9. Now invite the children to explore how wind can break down rocks. Provide each group with a piece of dry, brittle bread and ask them to imagine it is a rock.

  • What happens when their hand — acting like the wind — brushes across the bread? Small crumbs may fall from it.
  • What happens when they rub a piece of sandpaper across the surface? Many more crumbs break away from the surface!

10. Bring the children back together to discuss what they observed.

  • What process does this represent? Sometimes the wind is strong enough to carry particles of rock. These particles act like the sandpaper when they are blown against rock surfaces.
  • What does this tell us about how wind contributes to the breakdown of rocks?
  • Does this happen on Earth? You bet!
  • Is there any wind blowing on the Moon's surface? Nope; the Moon has no atmosphere, so there is no wind.
  • Does wind help form regolith on the Moon? Nope.

What does make regolith — the lunar "soil?" Do the children have any ideas? Show them the image of the Moon. What are the round shapes on the Moon's surface? How do they form?

11. Divide the children back into groups and provide each group with the container of graham crackers and large rock. The graham crackers are the lunar surface, the rock is a large asteroid! Ask the children to drop the asteroid, from about waist high, into the container.

  • What happens?
  • Have them repeat the process 5 times. What do they observe?
  • Have them repeat the process ~20 more times. What do they observe?

12. Bring the children back together to discuss their observations and thoughts.

  • What process does this represent? Impactors striking the surface of the Moon — or Earth! — breaking down the surface rocks into regolith.
  • What changed from one impact to five to twenty?
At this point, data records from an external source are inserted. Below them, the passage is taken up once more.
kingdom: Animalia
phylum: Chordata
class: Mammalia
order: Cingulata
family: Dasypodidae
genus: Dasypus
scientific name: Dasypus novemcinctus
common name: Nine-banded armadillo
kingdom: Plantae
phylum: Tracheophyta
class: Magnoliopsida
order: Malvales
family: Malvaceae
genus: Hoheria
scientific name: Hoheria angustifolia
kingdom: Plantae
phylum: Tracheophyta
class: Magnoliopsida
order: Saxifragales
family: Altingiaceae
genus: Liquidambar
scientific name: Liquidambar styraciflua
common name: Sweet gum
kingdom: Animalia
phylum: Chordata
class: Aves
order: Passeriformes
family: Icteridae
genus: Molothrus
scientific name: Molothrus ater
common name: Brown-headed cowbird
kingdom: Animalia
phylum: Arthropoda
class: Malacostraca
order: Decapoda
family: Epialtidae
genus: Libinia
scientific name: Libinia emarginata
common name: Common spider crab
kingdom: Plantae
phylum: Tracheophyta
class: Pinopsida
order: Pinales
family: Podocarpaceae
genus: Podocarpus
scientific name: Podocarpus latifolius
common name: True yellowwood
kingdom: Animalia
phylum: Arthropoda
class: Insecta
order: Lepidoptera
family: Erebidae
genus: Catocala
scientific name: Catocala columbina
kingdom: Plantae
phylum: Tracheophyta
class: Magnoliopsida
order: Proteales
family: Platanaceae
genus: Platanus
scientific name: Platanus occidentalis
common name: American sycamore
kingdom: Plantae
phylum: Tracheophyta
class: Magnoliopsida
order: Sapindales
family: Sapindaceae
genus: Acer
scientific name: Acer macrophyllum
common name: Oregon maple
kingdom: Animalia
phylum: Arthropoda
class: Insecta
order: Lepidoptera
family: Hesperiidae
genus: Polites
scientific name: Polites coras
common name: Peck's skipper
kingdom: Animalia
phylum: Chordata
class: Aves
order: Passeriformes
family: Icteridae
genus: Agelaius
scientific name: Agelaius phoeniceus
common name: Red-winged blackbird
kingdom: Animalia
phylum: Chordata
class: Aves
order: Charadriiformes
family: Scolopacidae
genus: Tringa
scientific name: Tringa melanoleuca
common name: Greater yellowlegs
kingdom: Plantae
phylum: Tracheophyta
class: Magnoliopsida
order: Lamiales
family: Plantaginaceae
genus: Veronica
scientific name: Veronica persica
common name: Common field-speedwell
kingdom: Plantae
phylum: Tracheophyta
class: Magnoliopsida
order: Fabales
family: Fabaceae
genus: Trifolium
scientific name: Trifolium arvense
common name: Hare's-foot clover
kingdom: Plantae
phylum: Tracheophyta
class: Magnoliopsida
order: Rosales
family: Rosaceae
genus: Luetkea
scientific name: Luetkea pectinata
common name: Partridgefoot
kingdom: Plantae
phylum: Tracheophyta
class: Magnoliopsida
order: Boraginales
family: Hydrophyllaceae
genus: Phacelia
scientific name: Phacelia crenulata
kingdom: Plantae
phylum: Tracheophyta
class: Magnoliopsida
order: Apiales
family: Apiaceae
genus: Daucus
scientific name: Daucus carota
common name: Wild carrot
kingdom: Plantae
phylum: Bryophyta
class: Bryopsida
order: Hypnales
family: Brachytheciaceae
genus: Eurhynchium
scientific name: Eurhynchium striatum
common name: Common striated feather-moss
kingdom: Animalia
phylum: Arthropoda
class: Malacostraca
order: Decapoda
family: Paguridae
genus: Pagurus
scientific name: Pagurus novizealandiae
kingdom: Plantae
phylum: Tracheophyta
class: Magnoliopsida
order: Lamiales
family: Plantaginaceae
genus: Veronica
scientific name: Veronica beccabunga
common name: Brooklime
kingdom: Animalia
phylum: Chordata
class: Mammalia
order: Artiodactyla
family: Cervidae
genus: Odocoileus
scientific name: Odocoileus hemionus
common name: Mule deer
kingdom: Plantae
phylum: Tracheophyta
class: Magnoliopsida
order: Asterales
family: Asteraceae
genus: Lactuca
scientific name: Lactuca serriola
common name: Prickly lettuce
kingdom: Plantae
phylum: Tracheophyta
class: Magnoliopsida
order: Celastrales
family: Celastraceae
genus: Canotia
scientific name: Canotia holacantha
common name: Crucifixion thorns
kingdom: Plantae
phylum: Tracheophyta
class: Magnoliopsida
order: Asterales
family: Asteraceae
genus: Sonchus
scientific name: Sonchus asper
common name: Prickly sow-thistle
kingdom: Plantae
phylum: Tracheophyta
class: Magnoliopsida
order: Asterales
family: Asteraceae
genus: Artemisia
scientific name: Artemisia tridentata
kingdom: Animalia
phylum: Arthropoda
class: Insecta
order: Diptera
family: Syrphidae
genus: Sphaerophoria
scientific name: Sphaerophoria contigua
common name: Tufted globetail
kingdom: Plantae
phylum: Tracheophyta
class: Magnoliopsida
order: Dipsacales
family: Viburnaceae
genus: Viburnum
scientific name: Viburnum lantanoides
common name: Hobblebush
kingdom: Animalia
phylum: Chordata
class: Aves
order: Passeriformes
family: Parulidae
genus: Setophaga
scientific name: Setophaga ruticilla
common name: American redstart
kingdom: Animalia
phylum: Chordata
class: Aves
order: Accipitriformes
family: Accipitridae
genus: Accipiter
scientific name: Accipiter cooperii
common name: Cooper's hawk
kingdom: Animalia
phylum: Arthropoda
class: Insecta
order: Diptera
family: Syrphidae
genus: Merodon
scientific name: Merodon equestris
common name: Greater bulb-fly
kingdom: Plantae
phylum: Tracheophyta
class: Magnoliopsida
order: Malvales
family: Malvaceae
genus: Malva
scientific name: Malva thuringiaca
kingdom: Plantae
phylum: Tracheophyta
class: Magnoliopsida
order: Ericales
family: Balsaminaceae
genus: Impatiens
The graham cracker rocks became more broken and the crumb regolith became thicker and finer.
  • What does this tell us about how impacts by asteroids and comets contribute to the breakdown of rocks?
  • Does this happen on Earth? Yes, but only rarely. Earth's surface is constantly "recycled" by wind and water and other processes, so the evidence of many of these craters has been erased. Earth's atmosphere also helps to protect us from being struck by smaller asteroids; they burn up in our atmosphere, making the beautiful streaks of light — meteors — that we occasionally see.
  • Do impacts occur on the Moon? Yes, also rarely now, but wind and water do not flow on the Moon's surface. Once craters form, they are not altered by other processes unless they get hit by another rock from space! The Moon's surface preserves a record of almost four and a half billion years of impact, after impact, after impact, after impact!
  • Do impacts help form regolith on the Moon? You bet! They are the main process forming lunar regolith.


Revisit with the children what they have learned.

  • How do soils form on Earth?
  • Do these same processes form regolith on the Moon?
  • How does regolith form on the Moon?
  • What will the LRO tell us about lunar "soils?"